Yama remembered the ship Lud and Lob had fired as a diversion on the night he had been kidnapped by Dr. Dismas. He said, “Perhaps it is a galliot or a carrack, attacked by pirates.”

“The war goes worse than I knew if there are raiding parties this far upriver.”

“There have always been pirates. They live amongst the floating islands in the midstream.”

Tamora shook her head. She said, “The pirates have all gone downriver to the war. There are richer and easier pickings there.”

Yama reached out toward her scarred, naked scalp, but halted just short of touching it. Tamora said, “I didn’t believe you. I didn’t want to believe.”

Yama understood. “I am no different, Tamora. I still want nothing more than I did when I first met you. Once I have found my people I want to join the war and fight as best I can.”

“As best you can!” She turned and looked up at him. “I thought you were a monster. They told me that, in my cell. They told me that I might be pregnant by you, and be carrying your spawn. They examined me—”

“Tamora. I did not know. I am sorry.”

“No! I am sorry. I was weak. I allowed the fuckers to get inside my head. It wasn’t you that put a monster inside me, but them. It’s been whispering inside my skull ever since. I always knew what you were, see, but I wouldn’t admit it. That’s why those fuckers could get inside me. I won’t let it happen again.”

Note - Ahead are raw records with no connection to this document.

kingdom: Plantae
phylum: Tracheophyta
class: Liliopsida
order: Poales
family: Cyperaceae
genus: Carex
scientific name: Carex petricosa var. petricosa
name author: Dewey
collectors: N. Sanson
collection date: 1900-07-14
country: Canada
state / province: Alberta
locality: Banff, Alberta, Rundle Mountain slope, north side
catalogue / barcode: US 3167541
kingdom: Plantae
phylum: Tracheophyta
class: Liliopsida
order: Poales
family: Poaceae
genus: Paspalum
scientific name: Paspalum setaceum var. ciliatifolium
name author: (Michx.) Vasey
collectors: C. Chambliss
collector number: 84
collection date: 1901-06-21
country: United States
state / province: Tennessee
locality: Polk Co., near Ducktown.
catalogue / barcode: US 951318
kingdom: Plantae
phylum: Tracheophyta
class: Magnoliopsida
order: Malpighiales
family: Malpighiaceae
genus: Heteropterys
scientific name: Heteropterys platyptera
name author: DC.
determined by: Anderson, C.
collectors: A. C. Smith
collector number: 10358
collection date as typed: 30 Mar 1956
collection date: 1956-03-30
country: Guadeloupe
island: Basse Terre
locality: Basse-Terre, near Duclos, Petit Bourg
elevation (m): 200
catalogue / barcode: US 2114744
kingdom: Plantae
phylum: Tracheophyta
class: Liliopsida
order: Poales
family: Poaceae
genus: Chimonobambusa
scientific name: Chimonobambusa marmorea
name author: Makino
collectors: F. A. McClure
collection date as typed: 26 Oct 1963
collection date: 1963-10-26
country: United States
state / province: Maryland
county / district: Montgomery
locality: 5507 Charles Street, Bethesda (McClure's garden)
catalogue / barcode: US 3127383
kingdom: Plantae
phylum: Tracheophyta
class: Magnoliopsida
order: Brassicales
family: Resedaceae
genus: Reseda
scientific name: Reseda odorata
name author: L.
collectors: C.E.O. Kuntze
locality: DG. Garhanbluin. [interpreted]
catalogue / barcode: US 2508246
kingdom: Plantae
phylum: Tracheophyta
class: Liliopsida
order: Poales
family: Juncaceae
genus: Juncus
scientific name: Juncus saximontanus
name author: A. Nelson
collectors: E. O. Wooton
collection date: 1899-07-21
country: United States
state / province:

With a sudden, violent heave, she twisted around and threw herself full length on the decking. She moved so quickly that Yama did not have time to react. She kissed his feet and looked up and said, “I did not believe in you. But I do now. I know that you are capable of miracles. I will serve you with all my life if you will let me.”

Yama helped her up, feeling a mixture of embarrassment and confusion and fright. He said, “We will fight side by side, as we said we would.”

Tamora finally met his gaze. She said, “Isn’t that what I said? But in what cause?”

“Against the heretics, of course.”

But he said it so quickly that both of them knew that it was said out of habit, not belief.

Tamora saved him. “Well, yes,” she said. “There’s always that.”